WARNING: YAML & Pre-Commit Hook

Edit the YAML files as usual, then commit changes to git. A pre-commit hook will validate YAML and ensure it's well formatted. It is important to keep YAML file formatted consistently, such as using 2 whitespaces for indentation, across all revisions. This will make change tracking much easier.

If a YAML validation issue is reported, you will need to commit again.

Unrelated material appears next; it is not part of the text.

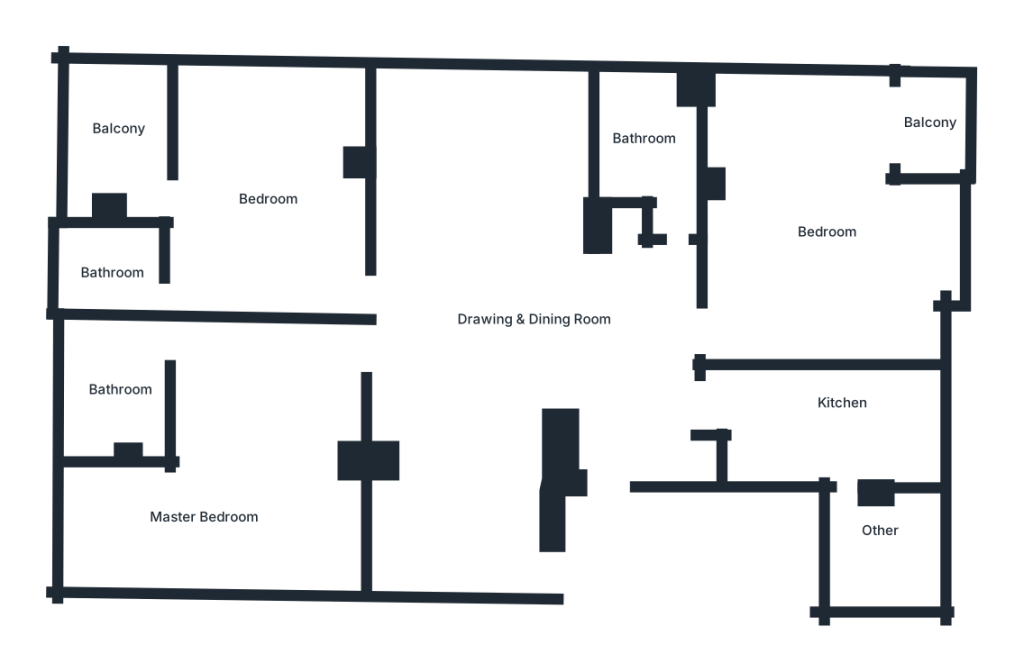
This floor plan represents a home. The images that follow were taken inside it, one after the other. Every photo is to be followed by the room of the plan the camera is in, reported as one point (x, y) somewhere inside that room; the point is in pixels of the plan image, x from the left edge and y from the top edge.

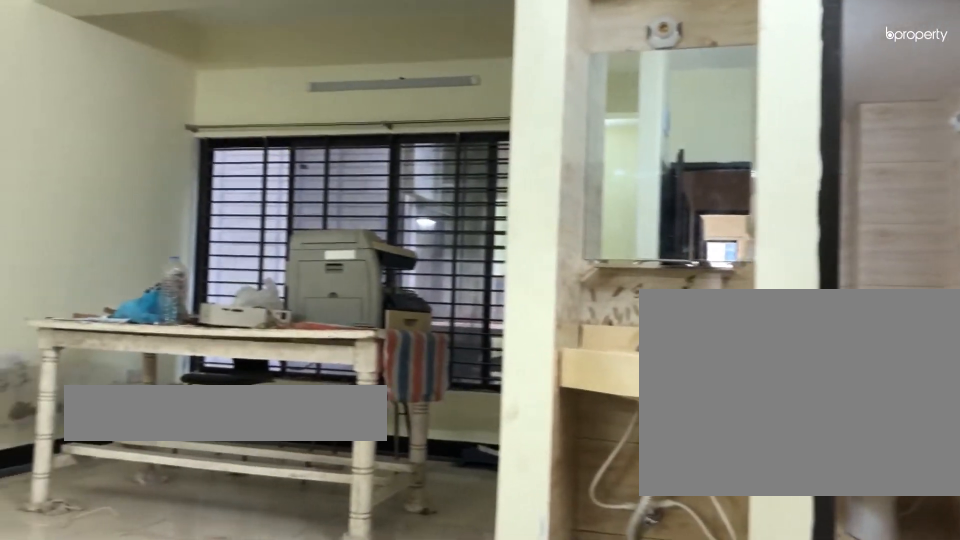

The pre-commit hook will automatically format all new or changed YAML files. A copy of unchanged original YAML file is kept with .bak suffix. Before proceed with retrying git commit, please diff your original YAML and the automatically formatted one to ensure YAML formatting did not create any error.

Use the data models

Import ES models into Python code

from gdcmodels import get_es_models

es_models = get_es_models()

Initialize Elasticsearch index settings and mappings using command line script

# get usage information by: python init_index.py -h
# initialize Elasticsearch indexes: case_set and file_set, add prefix 'gdc_r52' to index name
python init_index.py --index case_set file_set --host localhost --prefix gdc_r52

Setup pre-commit hook to check for secrets and format YAML

We use pre-commit to setup pre-commit hooks for this repo. We use detect-secrets to search for secrets being committed into the repo.

To install the pre-commit hook, run

pre-commit install

To update the .secrets.baseline file run

detect-secrets scan --update .secrets.baseline

.secrets.baseline contains all the string that were caught by detect-secrets but are not stored in plain text. Audit the baseline to view the secrets .

detect-secrets audit .secrets.baseline